Potrebbe essere pronta entro un paio di anni la nuova versione aggiornata del modello di pericolosità sismica dell'Italia (MPS04), la mappa che da vent'anni indica le aree più a rischio e rappresenta un punto di riferimento per le normative che regolano la progettazione e la costruzione degli edifici. Tra le novità spicca uno scuotimento del suolo maggiore del previsto nelle zone degli epicentri, anche in aree di particolare interesse come lo stretto di Messina. Lo preannuncia Carlo Doglioni, presidente dell'Istituto Nazionale di Geofisica e Vulcanologia, a margine di un evento organizzato all'Ingv di Milano per celebrare i vent'anni dalla pubblicazione della prima edizione del modello.

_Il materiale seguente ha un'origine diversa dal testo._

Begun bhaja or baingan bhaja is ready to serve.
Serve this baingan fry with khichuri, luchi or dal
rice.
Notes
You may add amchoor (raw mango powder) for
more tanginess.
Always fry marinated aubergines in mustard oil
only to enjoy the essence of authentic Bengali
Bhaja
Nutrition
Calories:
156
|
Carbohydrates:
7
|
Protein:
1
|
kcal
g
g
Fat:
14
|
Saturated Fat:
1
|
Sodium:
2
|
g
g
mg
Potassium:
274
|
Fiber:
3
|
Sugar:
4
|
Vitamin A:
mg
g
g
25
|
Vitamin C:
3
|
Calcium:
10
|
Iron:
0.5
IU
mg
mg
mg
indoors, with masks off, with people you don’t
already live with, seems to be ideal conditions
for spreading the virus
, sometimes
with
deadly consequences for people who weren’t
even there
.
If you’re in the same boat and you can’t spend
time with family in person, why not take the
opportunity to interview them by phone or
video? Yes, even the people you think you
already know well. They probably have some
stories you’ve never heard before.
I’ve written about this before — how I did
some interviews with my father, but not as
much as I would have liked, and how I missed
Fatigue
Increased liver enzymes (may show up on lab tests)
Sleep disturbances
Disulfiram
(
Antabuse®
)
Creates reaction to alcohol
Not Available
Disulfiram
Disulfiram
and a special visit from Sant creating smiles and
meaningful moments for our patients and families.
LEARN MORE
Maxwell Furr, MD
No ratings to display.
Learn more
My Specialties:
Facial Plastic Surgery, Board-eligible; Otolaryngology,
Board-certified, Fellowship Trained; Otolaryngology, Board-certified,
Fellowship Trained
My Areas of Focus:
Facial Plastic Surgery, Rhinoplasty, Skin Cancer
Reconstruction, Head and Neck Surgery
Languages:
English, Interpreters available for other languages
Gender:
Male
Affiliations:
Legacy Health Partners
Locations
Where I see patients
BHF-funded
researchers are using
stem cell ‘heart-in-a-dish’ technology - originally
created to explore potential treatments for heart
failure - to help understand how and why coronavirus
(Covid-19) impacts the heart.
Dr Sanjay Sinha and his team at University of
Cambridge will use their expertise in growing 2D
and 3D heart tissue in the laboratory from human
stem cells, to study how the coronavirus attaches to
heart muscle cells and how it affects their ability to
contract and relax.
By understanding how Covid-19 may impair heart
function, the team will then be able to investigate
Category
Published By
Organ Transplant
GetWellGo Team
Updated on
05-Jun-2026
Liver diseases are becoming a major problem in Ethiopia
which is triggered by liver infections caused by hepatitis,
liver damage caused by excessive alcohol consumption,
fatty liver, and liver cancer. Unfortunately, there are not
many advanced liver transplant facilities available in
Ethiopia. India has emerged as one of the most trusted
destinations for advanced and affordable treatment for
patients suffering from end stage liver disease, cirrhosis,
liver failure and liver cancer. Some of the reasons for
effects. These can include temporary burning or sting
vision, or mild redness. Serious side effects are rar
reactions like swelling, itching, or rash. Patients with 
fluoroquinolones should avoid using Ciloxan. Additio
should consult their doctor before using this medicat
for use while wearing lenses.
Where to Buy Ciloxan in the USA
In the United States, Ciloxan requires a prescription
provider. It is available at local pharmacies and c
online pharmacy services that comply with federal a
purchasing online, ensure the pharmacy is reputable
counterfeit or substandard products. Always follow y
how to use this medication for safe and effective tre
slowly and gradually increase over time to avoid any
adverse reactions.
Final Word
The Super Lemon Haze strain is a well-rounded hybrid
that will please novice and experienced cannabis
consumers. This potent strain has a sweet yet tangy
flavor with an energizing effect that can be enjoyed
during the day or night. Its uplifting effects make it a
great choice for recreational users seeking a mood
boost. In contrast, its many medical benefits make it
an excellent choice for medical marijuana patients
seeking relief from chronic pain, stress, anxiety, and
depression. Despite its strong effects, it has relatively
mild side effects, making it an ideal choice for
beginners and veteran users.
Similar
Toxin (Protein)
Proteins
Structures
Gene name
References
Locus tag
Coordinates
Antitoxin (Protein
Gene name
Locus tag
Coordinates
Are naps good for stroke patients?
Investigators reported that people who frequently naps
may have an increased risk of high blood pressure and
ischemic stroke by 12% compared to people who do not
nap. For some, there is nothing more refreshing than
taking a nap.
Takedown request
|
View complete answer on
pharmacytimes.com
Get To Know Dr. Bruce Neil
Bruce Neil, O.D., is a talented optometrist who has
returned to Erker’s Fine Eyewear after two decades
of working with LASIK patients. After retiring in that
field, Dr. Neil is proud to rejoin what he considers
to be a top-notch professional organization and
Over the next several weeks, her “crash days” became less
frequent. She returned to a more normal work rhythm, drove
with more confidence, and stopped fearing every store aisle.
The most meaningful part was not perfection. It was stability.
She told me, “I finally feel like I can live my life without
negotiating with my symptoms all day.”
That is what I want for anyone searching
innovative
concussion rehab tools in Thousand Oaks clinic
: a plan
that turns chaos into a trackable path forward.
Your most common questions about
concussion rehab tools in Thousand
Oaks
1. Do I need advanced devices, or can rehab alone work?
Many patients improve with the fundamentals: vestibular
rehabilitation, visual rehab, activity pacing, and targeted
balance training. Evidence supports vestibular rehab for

"L'introduzione del modello di pericolosità sismica, fortemente voluta dai decisori politici, dalla protezione Civile e dall'Ingv dopo il terremoto del 2002 a San Giuliano di Puglia, ha rappresentato un salto culturale molto importante per l'Italia, perché - osserva Doglioni - ha iniziato il percorso fondamentale della prevenzione sismica. Grazie a questo strumento, finalmente si è diffusa la consapevolezza che buona parte della nazione è sismica, anche se con diversi livelli di pericolosità, e si è avuta una normativa chiara per tutto il territorio nazionale".

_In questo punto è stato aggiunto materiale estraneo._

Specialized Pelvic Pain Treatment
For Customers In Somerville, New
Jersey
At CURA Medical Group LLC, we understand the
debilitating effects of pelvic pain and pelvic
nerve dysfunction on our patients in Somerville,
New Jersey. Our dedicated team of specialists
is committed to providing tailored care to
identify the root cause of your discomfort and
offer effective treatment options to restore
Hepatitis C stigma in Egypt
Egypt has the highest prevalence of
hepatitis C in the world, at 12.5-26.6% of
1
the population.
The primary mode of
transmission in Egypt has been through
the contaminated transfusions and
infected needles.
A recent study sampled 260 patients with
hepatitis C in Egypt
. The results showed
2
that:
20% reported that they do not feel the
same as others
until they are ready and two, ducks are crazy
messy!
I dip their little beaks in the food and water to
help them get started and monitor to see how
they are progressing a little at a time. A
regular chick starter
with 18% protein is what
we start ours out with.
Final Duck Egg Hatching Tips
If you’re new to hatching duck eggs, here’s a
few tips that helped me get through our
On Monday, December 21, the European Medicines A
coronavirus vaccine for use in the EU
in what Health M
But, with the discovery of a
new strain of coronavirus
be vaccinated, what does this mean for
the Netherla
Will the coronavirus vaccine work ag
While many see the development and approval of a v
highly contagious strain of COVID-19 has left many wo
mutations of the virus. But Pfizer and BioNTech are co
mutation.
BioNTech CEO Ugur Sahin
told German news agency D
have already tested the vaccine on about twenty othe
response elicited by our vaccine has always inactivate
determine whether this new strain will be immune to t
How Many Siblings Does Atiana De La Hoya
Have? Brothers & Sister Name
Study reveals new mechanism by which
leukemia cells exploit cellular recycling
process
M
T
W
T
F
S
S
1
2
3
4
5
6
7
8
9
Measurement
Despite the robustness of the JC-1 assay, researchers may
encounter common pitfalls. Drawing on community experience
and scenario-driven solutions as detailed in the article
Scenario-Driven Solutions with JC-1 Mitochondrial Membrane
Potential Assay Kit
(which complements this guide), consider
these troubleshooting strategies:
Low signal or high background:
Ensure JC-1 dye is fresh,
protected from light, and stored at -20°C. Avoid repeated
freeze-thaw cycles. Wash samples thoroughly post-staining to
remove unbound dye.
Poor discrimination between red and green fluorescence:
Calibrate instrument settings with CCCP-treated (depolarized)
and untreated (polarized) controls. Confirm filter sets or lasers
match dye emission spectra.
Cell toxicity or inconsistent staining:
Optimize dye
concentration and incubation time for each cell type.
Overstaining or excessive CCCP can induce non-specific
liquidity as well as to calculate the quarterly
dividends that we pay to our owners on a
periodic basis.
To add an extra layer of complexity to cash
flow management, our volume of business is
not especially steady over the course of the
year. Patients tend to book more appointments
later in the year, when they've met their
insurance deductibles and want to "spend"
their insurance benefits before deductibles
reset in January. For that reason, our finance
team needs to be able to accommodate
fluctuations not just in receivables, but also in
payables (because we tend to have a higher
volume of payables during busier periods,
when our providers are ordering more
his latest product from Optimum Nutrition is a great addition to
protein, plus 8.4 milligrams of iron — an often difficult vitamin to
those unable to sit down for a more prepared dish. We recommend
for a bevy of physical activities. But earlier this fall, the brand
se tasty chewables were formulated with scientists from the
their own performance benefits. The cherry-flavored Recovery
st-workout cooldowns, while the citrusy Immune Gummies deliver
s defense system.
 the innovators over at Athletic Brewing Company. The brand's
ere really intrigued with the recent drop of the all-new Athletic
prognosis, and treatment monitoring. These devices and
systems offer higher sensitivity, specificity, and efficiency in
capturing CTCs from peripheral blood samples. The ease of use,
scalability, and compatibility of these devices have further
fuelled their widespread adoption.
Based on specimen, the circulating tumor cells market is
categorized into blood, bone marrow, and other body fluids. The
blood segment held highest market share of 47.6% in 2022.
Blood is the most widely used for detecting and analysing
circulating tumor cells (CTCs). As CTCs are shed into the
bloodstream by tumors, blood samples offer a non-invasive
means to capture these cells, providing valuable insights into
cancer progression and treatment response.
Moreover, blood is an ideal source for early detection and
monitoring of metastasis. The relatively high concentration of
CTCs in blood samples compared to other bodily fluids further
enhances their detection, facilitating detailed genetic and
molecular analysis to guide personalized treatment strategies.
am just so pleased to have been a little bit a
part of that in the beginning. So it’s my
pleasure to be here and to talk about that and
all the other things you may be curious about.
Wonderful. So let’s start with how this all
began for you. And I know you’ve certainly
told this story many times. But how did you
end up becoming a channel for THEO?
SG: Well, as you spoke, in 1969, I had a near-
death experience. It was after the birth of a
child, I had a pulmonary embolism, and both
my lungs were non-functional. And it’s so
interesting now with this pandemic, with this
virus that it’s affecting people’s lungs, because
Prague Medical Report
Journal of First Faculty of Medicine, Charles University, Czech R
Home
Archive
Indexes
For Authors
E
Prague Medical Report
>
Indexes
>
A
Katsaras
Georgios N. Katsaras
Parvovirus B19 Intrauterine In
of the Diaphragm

La prima edizione del modello era basata in gran parte sul catalogo dei terremoti documentati nell'ultimo millennio, "un catalogo straordinario, ma inevitabilmente incompleto per la lacunosità delle informazioni storiche, in particolare prima del 1500", sottolinea l'esperto. La nuova mappatura, invece, terrà conto di tutti i dati scientifici acquisiti dalle più recenti ricerche, anche a seguito dei tragici eventi sismici de L'Aquila (2009), dell'Emilia (2012) e del centro Italia (2016).
"L'aggiornamento costante della mappa è fondamentale: anche nazioni come gli Stati Uniti e la Nuova Zelanda hanno recentemente pubblicato una revisione dei loro modelli", ricorda Doglioni. "In questi ultimi vent'anni, grazie a una rete sismica più diffusa e capillare sul territorio, abbiamo acquisito dati geofisici molto più dettagliati e ricostruito un quadro più preciso di quello che accade nelle aree epicentrali: sappiamo che vanno protette di più perché in quelle zone lo scuotimento del suolo è maggiore di quanto ipotizzato finora. Di queste nuove conoscenze bisognerà tenere conto in fase di progettazione di edifici e infrastrutture, anche in zone di particolare interesse come lo stretto di Messina", conclude il presidente dell'Ingv.